Powerhouse Panel Presents Strategies to Close Gender Disparities in Otolaryngology | Available On-Demand
Q&A with Erynne A. Faucett, MD
The COVID-19 pandemic has heightened a host of social and healthcare disparities in the United States, among them the pay gap between male and female physicians. Erynne A. Faucett, MD, talked with Meeting Daily about closing the pay gap and gender disparities in the field. Dr. Faucett, pediatric otolaryngologist at Phoenix Children’s Hospital, and assistant professor at Mayo Clinic College of Medicine and Science and University of Arizona College of Medicine Department of Child Health in Phoenix, Arizona, will moderate the session with input from panelists Carol R. Bradford, MD, MS, AAO-HNS/F President and dean of the medical college and vice president for health sciences at The Ohio State University Wexner Medical Center, Columbus, Ohio; Maie A. St. John, MD, PhD, professor and chair of head and neck surgery at UCLA Health in Los Angeles, California; and Sarah N. Bowe, MD, associate professor of surgery at the Uniformed Services University of the Health Sciences, San Antonio, Texas.
Meeting Daily: What are the statistics of the gender pay gap in otolaryngology-head and neck surgery?
Dr. Faucett: In a recent article by Dr. Robin Lindsay, it was stated that female otolaryngologists are paid 77 cents on the dollar compared to their male colleagues. This is even after accounting for age, experience, faculty rank, research productivity, and clinical revenue.
Meeting Daily: Why do the pay gap and other gender disparities matter?
Dr. Faucett: The COVID-19 pandemic has increased the already high incidence of physician burnout. The presence of gender inequities can affect morale, lead to burnout, affect well-being, and other aspects of mental health. Burnout can decrease production and motivation. Also, as Dr. Mona Abaza states in a recent publication, gender biases have effects on organizational satisfaction and retention. Devaluation of women through lack of acknowledgment and financial inequity contributes to this.
Meeting Daily: What are some of the reasons for the gap?
Dr. Faucett: As Dr. Lindsay also stated, there are many reasons used to explain the gender pay gap, including that women work less, have less research productivity, and produce lower quality care—all which are incorrect. Real potential causes include gender bias, organization culture, fear of retaliation, promotion inequalities, lack of transparency, and senior leadership not being held accountable for equity and diversity concerns.
Meeting Daily: What’s the difference in the gap pre-COVID-19 pandemic versus during the pandemic?

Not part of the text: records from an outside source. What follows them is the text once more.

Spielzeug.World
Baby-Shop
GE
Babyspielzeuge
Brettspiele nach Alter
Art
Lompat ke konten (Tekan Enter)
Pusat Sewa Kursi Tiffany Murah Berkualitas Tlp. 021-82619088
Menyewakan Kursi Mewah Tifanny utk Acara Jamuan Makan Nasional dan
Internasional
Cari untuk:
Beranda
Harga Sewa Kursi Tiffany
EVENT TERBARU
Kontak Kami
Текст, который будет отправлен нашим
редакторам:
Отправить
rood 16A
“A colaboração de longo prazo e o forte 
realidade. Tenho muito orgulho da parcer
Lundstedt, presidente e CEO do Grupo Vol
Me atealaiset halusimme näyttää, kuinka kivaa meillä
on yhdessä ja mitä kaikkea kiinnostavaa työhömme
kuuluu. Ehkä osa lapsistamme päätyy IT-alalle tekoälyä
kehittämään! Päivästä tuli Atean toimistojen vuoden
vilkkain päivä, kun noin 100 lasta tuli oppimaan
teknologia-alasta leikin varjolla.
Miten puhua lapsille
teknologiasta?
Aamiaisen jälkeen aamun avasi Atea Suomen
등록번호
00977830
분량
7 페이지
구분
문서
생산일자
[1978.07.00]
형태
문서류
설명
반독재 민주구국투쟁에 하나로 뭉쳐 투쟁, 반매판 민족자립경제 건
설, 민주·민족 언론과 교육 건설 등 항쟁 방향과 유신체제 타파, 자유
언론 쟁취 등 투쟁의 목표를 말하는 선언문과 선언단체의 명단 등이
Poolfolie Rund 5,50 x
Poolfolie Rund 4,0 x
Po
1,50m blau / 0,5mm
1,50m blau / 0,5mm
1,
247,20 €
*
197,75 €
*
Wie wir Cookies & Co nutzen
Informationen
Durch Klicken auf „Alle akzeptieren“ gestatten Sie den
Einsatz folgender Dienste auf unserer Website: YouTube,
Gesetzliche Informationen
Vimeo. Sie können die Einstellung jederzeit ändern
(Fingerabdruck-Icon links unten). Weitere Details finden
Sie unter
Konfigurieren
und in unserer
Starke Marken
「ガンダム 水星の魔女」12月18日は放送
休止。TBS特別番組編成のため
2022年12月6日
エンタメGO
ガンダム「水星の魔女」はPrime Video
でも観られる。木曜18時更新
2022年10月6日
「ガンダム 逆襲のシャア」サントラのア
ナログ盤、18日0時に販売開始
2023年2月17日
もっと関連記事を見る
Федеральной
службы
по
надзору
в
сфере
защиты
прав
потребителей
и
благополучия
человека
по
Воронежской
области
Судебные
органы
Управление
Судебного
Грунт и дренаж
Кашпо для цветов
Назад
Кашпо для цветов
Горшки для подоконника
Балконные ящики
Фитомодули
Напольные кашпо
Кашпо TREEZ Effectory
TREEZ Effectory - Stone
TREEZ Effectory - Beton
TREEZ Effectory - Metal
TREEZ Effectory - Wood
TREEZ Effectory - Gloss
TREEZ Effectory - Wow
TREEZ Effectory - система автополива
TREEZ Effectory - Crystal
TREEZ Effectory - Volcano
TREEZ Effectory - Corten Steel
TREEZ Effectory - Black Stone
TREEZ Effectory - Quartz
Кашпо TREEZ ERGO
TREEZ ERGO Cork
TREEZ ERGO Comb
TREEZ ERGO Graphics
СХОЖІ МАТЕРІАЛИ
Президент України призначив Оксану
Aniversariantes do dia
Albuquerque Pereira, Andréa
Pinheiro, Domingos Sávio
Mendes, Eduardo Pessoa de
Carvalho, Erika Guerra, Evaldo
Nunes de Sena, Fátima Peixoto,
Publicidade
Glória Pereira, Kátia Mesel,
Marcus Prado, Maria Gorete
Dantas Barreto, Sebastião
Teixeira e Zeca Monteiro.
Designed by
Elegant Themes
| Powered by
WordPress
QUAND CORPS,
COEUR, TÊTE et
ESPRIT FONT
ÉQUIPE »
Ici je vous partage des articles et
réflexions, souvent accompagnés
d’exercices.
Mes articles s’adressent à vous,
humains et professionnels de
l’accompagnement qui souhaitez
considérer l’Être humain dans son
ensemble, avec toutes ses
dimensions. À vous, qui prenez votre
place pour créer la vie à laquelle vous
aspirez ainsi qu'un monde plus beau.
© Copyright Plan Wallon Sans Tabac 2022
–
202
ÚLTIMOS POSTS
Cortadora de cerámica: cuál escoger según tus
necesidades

Dr. Faucett: I think we have yet to find official data points as we are still in the midst of the pandemic, but it has been shown that the pandemic has widened the professional chasm between men and women surgeons—which has hindered advancement of women’s careers and leadership growth, which will be addressed in the panel.
Meeting Daily: How and why has the COVID-19 pandemic widened the gap?
Dr. Faucett: Compared with male colleagues, women in medicine typically bear substantially more responsibility for dependent care, as well as teaching of children and performing domestic duties during the pandemic. This ultimately impedes women physicians’ clinical and academic productivity, creating worsening barriers for career advancement or to achieving equal compensation.
Meeting Daily: What are some strategies for closing the gap?
Dr. Faucett: For some—recognizing there is a gap. Creating more academic and career advancement opportunities in less typical areas such as community advocacy and patient care leaders; providing direct support in the area of childcare and family support; creating a space whereby “nontraditional endeavors” receive similar weight as more traditional metrics.
Meeting Daily: What can attendees expect from the session?
Dr. Faucett: I think it’s important to note that the pandemic did not create gender disparity in opportunity, academic/career advancement in pay, but it has exacerbated and highlighted it. The panelists will identify the impact of the pandemic on women in otolaryngology-head and neck surgery at home and at work. Then, they will present potential solutions and best practices for institutions to prevent widening the already-present disparities in career advancement, productivity, and compensation for women within otolaryngology-head and neck surgery. I think having these amazing women—powerhouses in our field and in medicine—speak on these strategies is important. Hopefully, other leaders can follow suit.